Perhaps he walked through the walls. Perhaps. Or perhaps he knocked on the locked door until they heard his voice, opened up, and let him in. Or perhaps he spoke by the word of his power and made a section of the wall collapse. Or perhaps he found some others to open a hole in the roof and let him down on a pallet. Or perhaps he teleported from one location to another. I intend no irreverence whatsoever; I only wish to highlight that which we simply don’t know.
Please note: I am not saying that Jesus could not have walked through the walls or passed through the grave-cloths. He certainly could have. He is the Lord.
I am saying only that it is not self-evident, from John’s narrative, that he must have walked through walls.
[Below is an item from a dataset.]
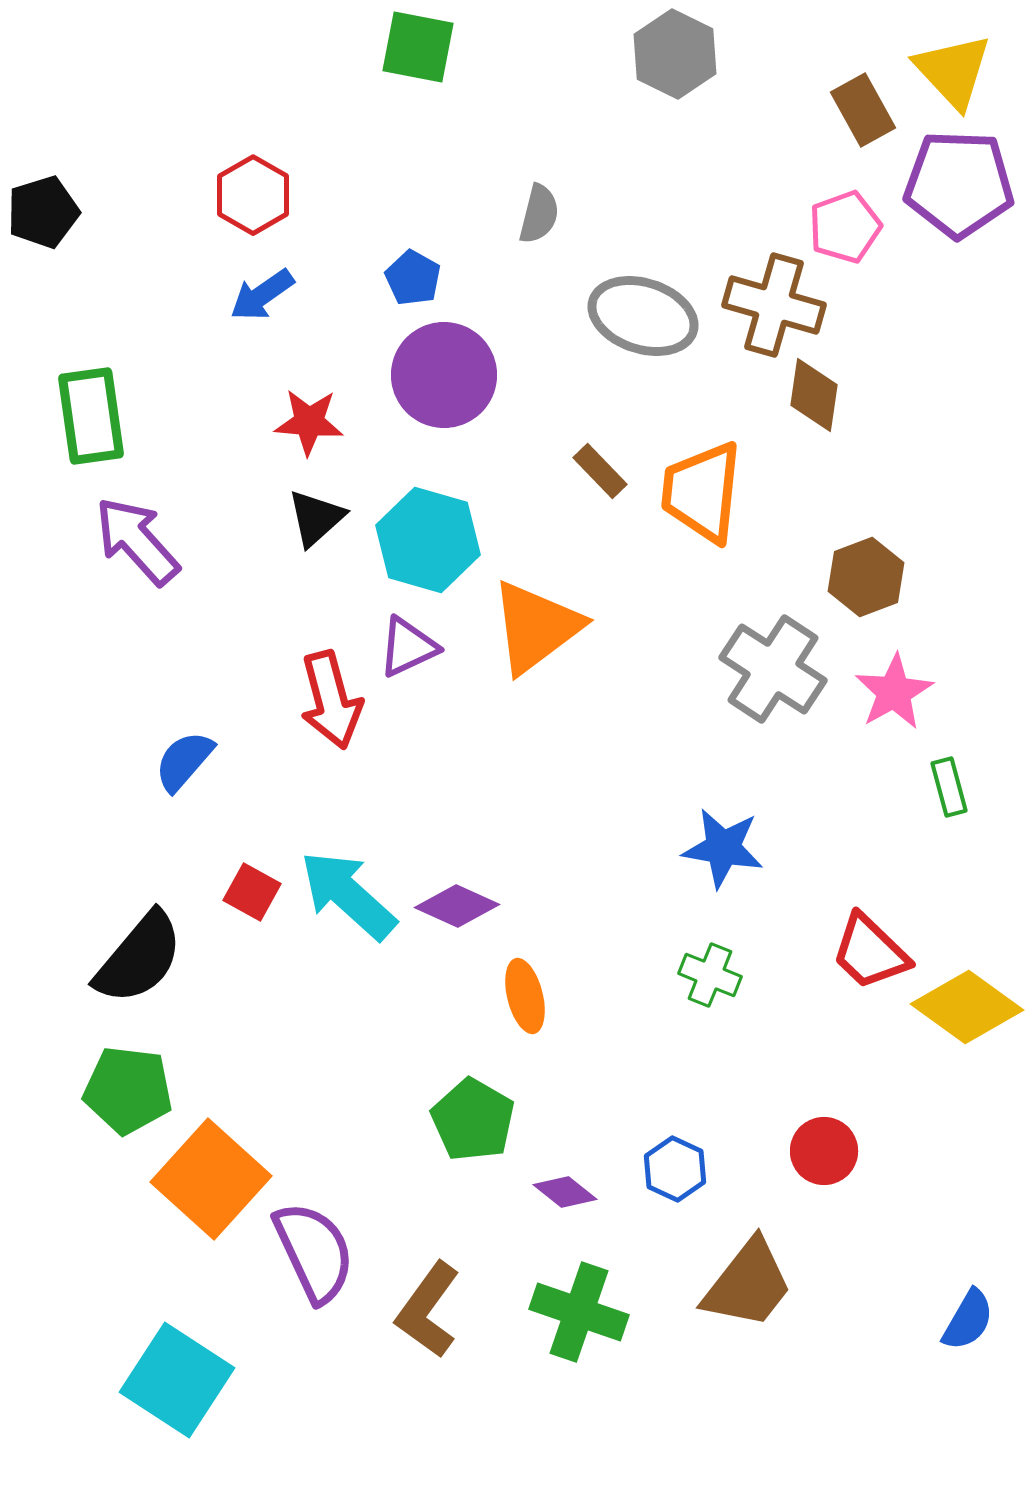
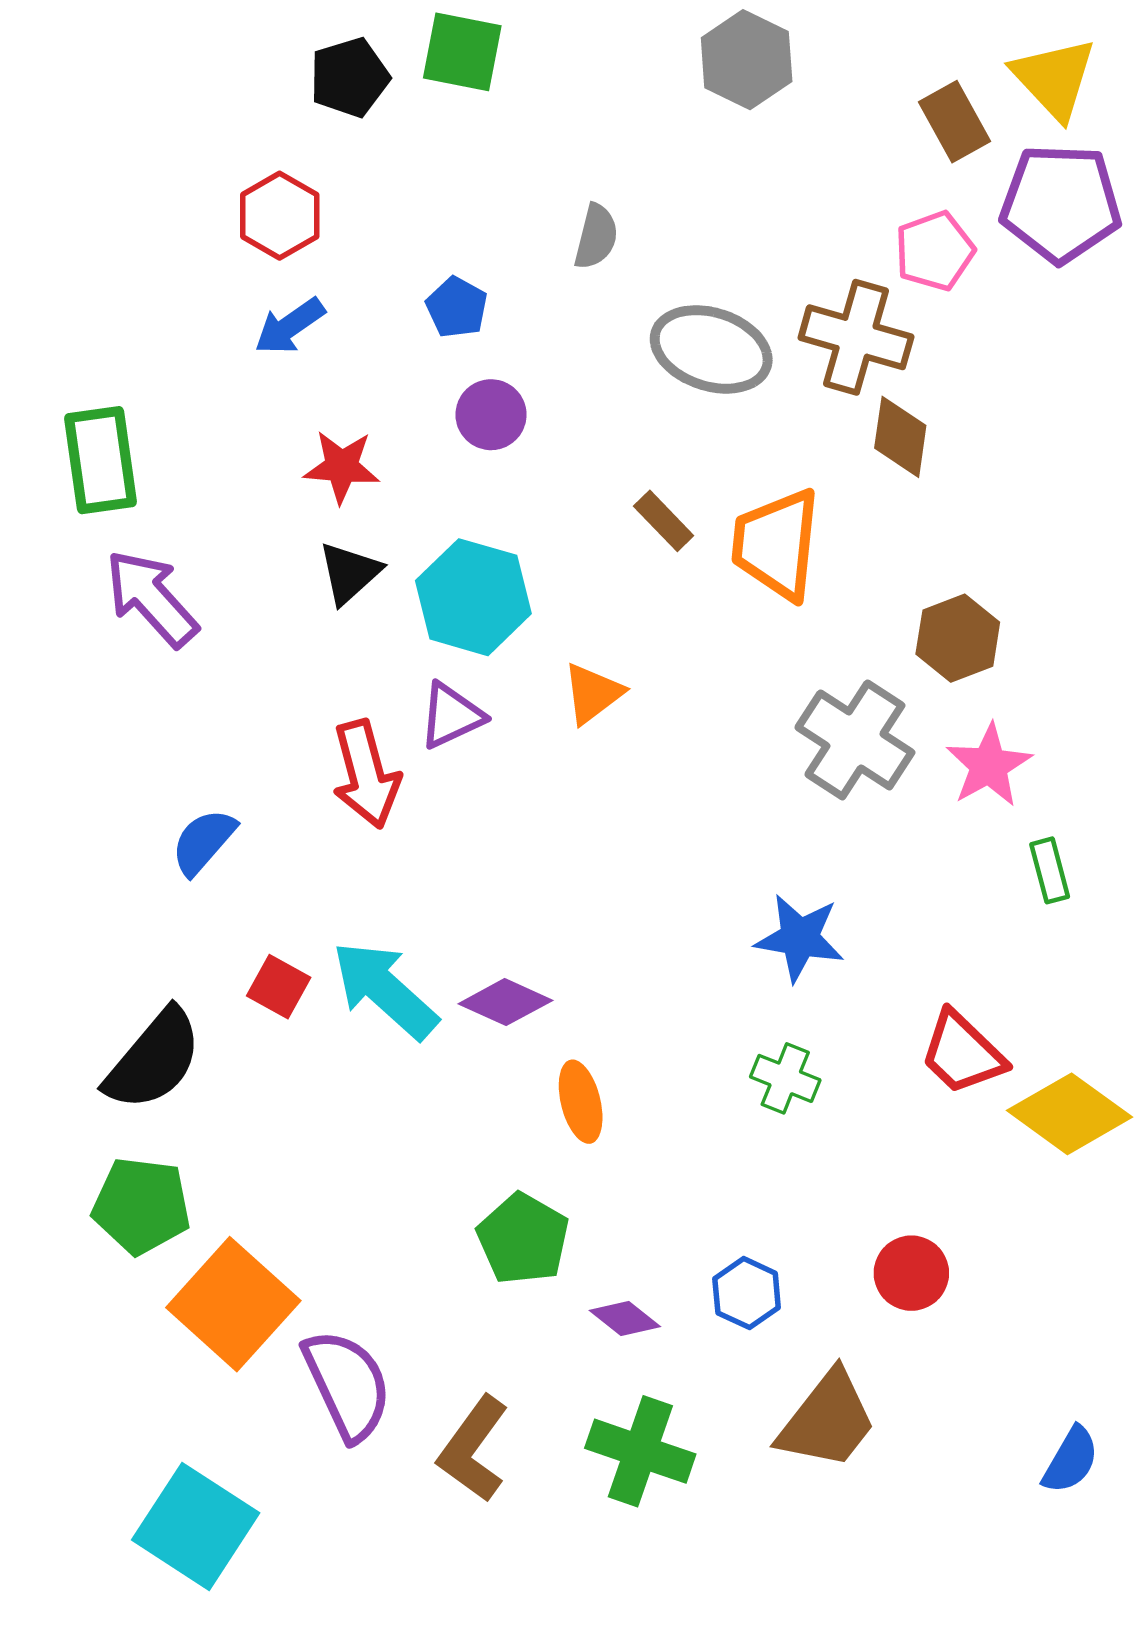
black pentagon: (43, 212) -> (349, 77), moved
purple circle: (444, 375) -> (491, 415), size x0.6
orange triangle: (536, 627) -> (593, 693), size x0.6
John is not nearly as clear about metaphysical post-resurrection ontology as we might wish him to be.
Conclusion
Why does it matter whether Jesus walked through a wall or not? What is at stake here?
Simply the fact that traditions snowball over time, with the end result of making void the Word of God (Mark 7:13). In this case, the tradition has led many to speculate on the physical properties of either the resurrection body or the new heavens and the new earth. This can lead many to make too sharp a division between the “natural” and the “spiritual”—and then we use those adjectives more like Plato than like Paul, which promotes unbiblical asceticism (Col 2:20-23), among other things.
May our thinking and our doctrine be increasingly rooted in vigilant observation of the God-inspired text, that we might be complete, equipped for every good work.